### YOUR OBJECTIVE
Recast the listing below as a JSON list of strings, one string per line and blank lines left out, starting with the line that contains "genus: Phyllotopsis" and going on through the line that contains "genus: Dimorphotheca", both included.

### EXCERPTED DATA
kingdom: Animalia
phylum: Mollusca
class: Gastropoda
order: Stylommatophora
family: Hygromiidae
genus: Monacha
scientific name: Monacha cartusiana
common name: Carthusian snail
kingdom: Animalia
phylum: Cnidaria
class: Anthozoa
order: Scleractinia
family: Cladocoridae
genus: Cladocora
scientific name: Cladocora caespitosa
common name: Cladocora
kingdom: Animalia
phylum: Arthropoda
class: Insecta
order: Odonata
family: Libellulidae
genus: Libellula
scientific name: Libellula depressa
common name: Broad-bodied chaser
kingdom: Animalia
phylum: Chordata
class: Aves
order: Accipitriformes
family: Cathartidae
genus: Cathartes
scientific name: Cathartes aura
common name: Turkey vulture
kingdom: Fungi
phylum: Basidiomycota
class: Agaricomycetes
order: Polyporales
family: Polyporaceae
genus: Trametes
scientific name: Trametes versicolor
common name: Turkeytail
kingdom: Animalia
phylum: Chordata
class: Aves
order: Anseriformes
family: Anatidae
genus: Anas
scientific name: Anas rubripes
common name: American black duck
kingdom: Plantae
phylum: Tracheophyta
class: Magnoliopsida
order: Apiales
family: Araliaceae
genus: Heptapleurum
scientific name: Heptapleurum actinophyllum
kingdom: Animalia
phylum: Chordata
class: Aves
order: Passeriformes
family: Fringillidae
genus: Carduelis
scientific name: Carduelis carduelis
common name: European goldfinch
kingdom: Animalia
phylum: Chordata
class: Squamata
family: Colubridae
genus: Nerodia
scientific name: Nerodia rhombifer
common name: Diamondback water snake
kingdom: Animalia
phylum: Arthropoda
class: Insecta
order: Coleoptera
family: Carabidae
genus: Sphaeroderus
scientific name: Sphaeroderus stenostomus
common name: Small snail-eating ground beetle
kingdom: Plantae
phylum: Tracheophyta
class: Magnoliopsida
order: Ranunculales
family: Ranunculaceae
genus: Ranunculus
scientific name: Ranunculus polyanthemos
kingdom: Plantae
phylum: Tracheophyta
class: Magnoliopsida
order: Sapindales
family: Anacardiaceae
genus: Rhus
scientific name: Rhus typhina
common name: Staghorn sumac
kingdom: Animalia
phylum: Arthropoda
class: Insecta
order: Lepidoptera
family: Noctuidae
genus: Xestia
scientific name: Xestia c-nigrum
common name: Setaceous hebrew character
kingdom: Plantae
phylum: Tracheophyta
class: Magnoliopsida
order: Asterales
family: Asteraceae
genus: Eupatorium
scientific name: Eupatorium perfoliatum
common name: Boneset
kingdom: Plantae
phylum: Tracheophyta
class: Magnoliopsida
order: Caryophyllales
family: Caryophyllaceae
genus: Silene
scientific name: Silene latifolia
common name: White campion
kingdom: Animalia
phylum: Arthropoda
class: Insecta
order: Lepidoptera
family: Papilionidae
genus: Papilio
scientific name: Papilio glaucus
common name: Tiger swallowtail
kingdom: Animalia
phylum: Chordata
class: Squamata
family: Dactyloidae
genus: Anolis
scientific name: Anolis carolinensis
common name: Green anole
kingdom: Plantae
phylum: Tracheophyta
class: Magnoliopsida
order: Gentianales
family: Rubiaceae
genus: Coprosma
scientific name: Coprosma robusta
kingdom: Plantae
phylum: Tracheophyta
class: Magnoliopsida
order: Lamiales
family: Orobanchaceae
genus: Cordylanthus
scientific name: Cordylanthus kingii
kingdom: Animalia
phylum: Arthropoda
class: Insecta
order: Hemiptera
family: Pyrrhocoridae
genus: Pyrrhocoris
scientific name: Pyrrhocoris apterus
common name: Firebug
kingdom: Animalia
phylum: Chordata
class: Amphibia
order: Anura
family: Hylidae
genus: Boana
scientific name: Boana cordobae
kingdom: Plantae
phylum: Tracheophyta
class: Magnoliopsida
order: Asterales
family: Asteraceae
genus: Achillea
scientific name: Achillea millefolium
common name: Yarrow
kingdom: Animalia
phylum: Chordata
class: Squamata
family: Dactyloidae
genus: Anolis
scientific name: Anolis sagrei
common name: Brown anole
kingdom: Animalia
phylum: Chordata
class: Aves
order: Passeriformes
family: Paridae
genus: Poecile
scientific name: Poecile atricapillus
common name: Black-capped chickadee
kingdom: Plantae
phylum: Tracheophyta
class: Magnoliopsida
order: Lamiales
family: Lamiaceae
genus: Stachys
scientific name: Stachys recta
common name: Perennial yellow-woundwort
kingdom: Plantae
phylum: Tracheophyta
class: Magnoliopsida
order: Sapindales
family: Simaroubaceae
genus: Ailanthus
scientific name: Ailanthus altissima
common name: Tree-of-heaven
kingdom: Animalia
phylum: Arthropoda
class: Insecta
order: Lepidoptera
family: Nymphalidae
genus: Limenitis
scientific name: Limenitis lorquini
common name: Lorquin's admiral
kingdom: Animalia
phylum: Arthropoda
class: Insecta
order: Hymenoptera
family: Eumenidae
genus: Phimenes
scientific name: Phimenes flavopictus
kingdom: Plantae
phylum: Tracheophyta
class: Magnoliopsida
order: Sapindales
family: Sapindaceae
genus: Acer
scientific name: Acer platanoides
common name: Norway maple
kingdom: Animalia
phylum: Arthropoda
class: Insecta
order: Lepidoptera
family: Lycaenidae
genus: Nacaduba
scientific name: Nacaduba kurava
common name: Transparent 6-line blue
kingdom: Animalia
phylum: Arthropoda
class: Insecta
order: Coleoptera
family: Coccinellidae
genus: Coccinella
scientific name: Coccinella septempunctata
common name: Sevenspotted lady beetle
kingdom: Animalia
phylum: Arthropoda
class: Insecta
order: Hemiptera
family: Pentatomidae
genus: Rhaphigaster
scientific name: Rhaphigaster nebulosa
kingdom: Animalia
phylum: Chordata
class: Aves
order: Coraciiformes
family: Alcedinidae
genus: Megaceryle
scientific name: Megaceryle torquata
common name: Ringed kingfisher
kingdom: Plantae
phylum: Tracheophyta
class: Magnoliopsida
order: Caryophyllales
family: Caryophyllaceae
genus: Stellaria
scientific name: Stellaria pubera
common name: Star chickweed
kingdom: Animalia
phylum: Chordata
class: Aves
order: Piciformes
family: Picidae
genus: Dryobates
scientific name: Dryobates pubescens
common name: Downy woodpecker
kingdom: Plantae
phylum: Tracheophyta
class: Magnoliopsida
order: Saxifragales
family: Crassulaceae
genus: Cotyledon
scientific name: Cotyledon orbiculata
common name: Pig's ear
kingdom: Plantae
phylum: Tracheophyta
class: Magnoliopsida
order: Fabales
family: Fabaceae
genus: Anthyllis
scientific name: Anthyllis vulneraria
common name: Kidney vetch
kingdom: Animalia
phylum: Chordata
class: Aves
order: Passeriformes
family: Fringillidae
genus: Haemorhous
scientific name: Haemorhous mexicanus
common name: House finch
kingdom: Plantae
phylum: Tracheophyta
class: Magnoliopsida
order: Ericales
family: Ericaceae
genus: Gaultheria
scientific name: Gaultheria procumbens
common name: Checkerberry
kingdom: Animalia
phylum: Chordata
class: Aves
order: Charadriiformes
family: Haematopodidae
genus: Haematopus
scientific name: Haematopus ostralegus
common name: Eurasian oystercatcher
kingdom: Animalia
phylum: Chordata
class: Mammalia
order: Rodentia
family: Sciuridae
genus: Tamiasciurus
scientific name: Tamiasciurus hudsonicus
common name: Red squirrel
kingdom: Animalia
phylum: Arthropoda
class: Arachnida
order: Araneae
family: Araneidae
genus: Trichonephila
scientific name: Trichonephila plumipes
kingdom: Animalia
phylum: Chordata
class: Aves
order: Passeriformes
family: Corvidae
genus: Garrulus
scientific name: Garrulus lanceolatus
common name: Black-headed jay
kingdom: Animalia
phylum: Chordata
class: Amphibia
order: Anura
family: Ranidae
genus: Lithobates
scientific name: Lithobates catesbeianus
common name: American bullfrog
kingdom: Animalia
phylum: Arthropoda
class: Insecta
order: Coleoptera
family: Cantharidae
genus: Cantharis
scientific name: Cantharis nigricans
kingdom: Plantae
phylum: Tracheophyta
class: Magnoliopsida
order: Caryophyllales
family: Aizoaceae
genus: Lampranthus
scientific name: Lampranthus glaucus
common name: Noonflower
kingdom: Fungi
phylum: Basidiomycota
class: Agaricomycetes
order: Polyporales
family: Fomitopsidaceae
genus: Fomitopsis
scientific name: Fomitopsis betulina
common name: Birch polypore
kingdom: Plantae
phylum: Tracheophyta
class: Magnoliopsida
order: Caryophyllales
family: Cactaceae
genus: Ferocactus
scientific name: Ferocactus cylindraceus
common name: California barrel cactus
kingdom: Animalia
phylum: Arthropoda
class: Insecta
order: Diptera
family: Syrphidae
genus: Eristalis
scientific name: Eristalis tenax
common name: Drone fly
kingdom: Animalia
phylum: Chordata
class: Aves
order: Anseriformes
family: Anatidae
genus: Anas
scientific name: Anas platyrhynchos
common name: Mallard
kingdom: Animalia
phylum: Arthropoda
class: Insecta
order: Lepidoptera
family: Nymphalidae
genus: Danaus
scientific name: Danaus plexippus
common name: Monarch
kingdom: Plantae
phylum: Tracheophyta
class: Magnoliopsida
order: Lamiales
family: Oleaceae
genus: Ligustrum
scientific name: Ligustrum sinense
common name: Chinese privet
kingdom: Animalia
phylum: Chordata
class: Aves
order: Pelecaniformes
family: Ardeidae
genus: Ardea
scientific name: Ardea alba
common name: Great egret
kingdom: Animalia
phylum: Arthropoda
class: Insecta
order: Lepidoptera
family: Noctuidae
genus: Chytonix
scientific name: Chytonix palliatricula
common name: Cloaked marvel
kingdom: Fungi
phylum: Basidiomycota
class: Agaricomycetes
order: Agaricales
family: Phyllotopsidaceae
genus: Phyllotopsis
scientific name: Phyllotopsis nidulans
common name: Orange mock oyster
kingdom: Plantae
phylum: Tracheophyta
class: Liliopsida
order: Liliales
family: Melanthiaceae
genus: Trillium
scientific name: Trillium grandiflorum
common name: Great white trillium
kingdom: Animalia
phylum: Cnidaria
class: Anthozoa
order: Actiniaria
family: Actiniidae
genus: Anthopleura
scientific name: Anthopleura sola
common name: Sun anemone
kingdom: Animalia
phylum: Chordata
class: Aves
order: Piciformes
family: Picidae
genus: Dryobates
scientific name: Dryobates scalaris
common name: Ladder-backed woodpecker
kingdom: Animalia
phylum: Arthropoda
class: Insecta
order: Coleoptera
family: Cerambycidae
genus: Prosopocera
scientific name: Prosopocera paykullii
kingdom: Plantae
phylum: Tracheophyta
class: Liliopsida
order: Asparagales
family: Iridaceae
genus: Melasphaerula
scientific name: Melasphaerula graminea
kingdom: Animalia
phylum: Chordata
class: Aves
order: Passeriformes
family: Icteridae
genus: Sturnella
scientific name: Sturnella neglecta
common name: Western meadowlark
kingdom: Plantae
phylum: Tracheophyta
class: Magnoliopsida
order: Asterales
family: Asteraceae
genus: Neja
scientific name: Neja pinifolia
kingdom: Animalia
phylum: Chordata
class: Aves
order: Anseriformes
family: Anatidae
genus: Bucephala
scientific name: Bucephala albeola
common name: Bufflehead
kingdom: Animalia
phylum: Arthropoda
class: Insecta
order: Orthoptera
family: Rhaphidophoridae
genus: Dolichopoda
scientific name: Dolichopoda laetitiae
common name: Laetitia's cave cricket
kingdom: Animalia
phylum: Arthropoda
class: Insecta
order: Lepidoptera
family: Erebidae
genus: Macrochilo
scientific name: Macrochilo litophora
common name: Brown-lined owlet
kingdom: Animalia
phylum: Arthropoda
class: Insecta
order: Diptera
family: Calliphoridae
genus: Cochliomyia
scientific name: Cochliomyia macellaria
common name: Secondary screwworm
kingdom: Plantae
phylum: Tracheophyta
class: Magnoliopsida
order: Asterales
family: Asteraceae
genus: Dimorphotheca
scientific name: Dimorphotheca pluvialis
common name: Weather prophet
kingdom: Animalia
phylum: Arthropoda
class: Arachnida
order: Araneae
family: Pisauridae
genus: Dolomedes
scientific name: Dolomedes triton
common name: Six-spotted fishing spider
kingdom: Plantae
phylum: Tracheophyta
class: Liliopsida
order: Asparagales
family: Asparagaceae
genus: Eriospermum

### TASK RESULT
[
  "genus: Phyllotopsis",
  "scientific name: Phyllotopsis nidulans",
  "common name: Orange mock oyster",
  "kingdom: Plantae",
  "phylum: Tracheophyta",
  "class: Liliopsida",
  "order: Liliales",
  "family: Melanthiaceae",
  "genus: Trillium",
  "scientific name: Trillium grandiflorum",
  "common name: Great white trillium",
  "kingdom: Animalia",
  "phylum: Cnidaria",
  "class: Anthozoa",
  "order: Actiniaria",
  "family: Actiniidae",
  "genus: Anthopleura",
  "scientific name: Anthopleura sola",
  "common name: Sun anemone",
  "kingdom: Animalia",
  "phylum: Chordata",
  "class: Aves",
  "order: Piciformes",
  "family: Picidae",
  "genus: Dryobates",
  "scientific name: Dryobates scalaris",
  "common name: Ladder-backed woodpecker",
  "kingdom: Animalia",
  "phylum: Arthropoda",
  "class: Insecta",
  "order: Coleoptera",
  "family: Cerambycidae",
  "genus: Prosopocera",
  "scientific name: Prosopocera paykullii",
  "kingdom: Plantae",
  "phylum: Tracheophyta",
  "class: Liliopsida",
  "order: Asparagales",
  "family: Iridaceae",
  "genus: Melasphaerula",
  "scientific name: Melasphaerula graminea",
  "kingdom: Animalia",
  "phylum: Chordata",
  "class: Aves",
  "order: Passeriformes",
  "family: Icteridae",
  "genus: Sturnella",
  "scientific name: Sturnella neglecta",
  "common name: Western meadowlark",
  "kingdom: Plantae",
  "phylum: Tracheophyta",
  "class: Magnoliopsida",
  "order: Asterales",
  "family: Asteraceae",
  "genus: Neja",
  "scientific name: Neja pinifolia",
  "kingdom: Animalia",
  "phylum: Chordata",
  "class: Aves",
  "order: Anseriformes",
  "family: Anatidae",
  "genus: Bucephala",
  "scientific name: Bucephala albeola",
  "common name: Bufflehead",
  "kingdom: Animalia",
  "phylum: Arthropoda",
  "class: Insecta",
  "order: Orthoptera",
  "family: Rhaphidophoridae",
  "genus: Dolichopoda",
  "scientific name: Dolichopoda laetitiae",
  "common name: Laetitia's cave cricket",
  "kingdom: Animalia",
  "phylum: Arthropoda",
  "class: Insecta",
  "order: Lepidoptera",
  "family: Erebidae",
  "genus: Macrochilo",
  "scientific name: Macrochilo litophora",
  "common name: Brown-lined owlet",
  "kingdom: Animalia",
  "phylum: Arthropoda",
  "class: Insecta",
  "order: Diptera",
  "family: Calliphoridae",
  "genus: Cochliomyia",
  "scientific name: Cochliomyia macellaria",
  "common name: Secondary screwworm",
  "kingdom: Plantae",
  "phylum: Tracheophyta",
  "class: Magnoliopsida",
  "order: Asterales",
  "family: Asteraceae",
  "genus: Dimorphotheca"
]